Me and ArthurOnce, a long time ago, I went to a jumprope exhibition in the gym of a middle school. There were teams of tandem jumpers, rope dancers, and synchronized twirling. The students had practiced for many weeks prior to the exhibition. This was back in the days of big VHS camcorders, and I had one on my shoulder so I could record the coolest moments. At the very end of the competition, the gym floor cleared and a single jump roper entered the room from a side door. One of his legs was twisted up behind his head –it looked effortless, he was that flexible and agile–and he did so many tricks so fast and so well, jump-roping the whole time, that I kept the camcorder trained on him. The crowd burst into a roar.

Then I realized that the jump-roper was my son. Holy shit! That’s my son! I said, and that got recorded too. 

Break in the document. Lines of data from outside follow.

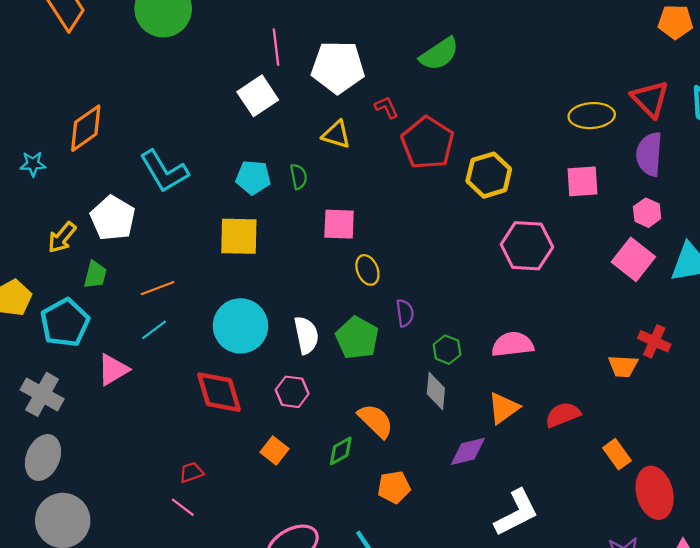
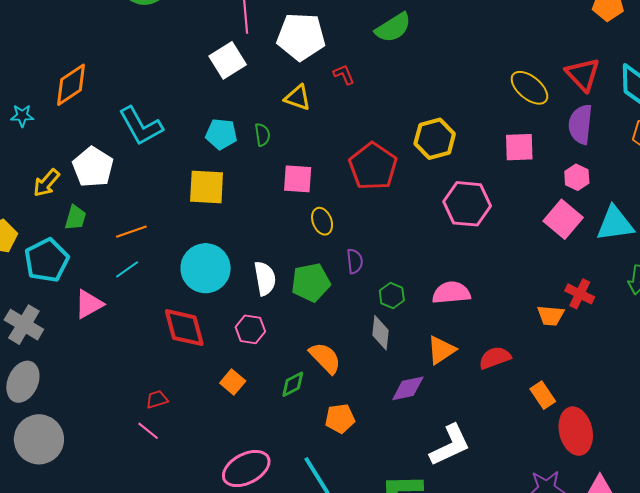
yellow ellipse: (592, 116) -> (529, 88), turned 42
red pentagon: (428, 143) -> (373, 166), moved
green pentagon: (357, 338) -> (311, 282), turned 30

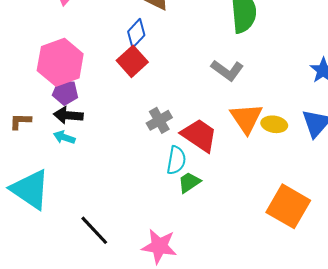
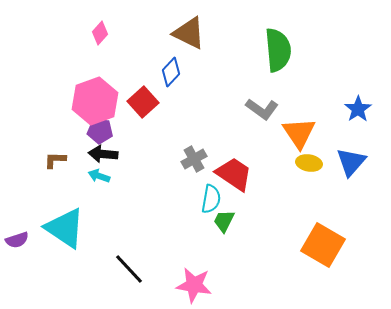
red square: (132, 61) -> (143, 102), moved
orange triangle: (246, 118) -> (299, 133), moved
green trapezoid: (189, 182) -> (224, 221), turned -30

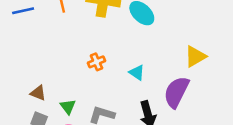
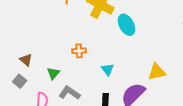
green triangle: (68, 107) -> (53, 73), moved

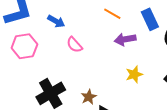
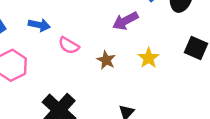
brown star: (89, 97) -> (106, 60), moved

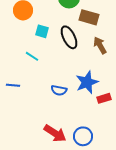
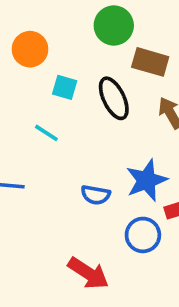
blue circle: (83, 136) -> (143, 235), moved

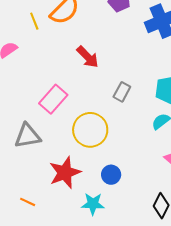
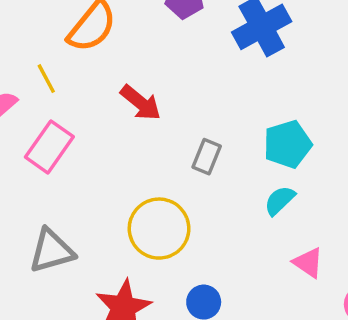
yellow line: (34, 21) -> (46, 79), moved
pink rectangle: (53, 99) -> (49, 147), moved

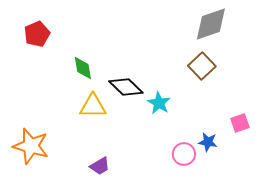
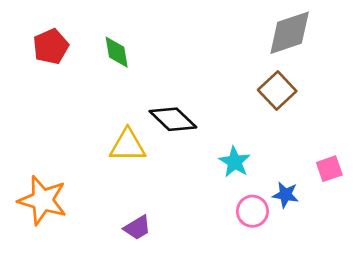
green diamond: (83, 68) -> (117, 52), moved
cyan star: (159, 103) -> (235, 162), moved

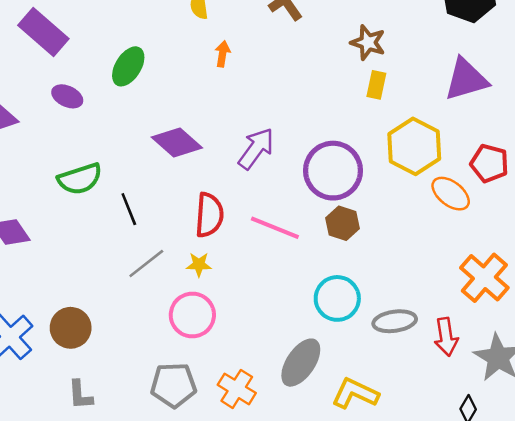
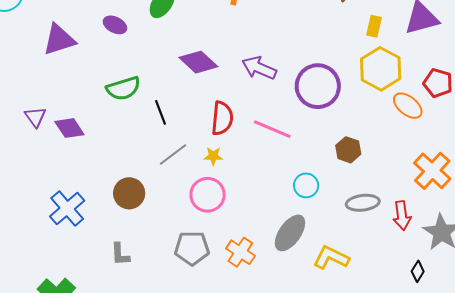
yellow rectangle: (376, 85) -> (374, 26), moved
purple arrow: (256, 149) -> (259, 68), turned -104
brown hexagon: (342, 223) -> (348, 150), moved
cyan circle: (337, 298) -> (306, 185), moved, size x0.7
brown circle: (71, 328) -> (129, 193), moved

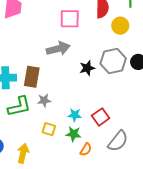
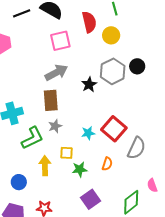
brown rectangle: (32, 77) -> (51, 100), moved
red square: (101, 117) -> (114, 129), size x1.4
green star: (73, 134) -> (80, 169), moved
yellow arrow: (23, 153) -> (45, 166), moved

It’s weird, when your kids grow up. Of course you expect it, and it’s wonderful, but still there are moments when you can’t believe it – like, wait, what? When did this happen? How did it happen? This bittersweet poem, which I loved the first moment I read it, makes me feel like crying the same way I feel like crying when I watch that long ago videotape. Holy shit, that’s my son. 

 

Taking It Home to Jerome, by David Kirby

In Baton Rouge, there was a DJ on the soul station who was
always urging his listeners to “take it on home to Jerome.”

No one knew who Jerome was. And nobody cared. So it
didn’t matter. I was, what, ten, twelve? I didn’t have anything

to take home to anyone. Parents and teachers told us that all
we needed to do in this world were three things: be happy,

do good, and find work that fulfills you. But I also wanted
to learn that trick where you grab your left ankle in your

right hand and then jump through with your other leg.
Everything else was to come, everything about love:

the sadness of it, knowing it can’t last, that all lives must end,
all hearts are broken. Sometimes when I’m writing a poem,

I feel as though I’m operating that crusher that turns
a full-size car into a metal cube the size of a suitcase.

At other times, I’m just a secretary: the world has so much
to say, and I’m writing it down. This great tenderness.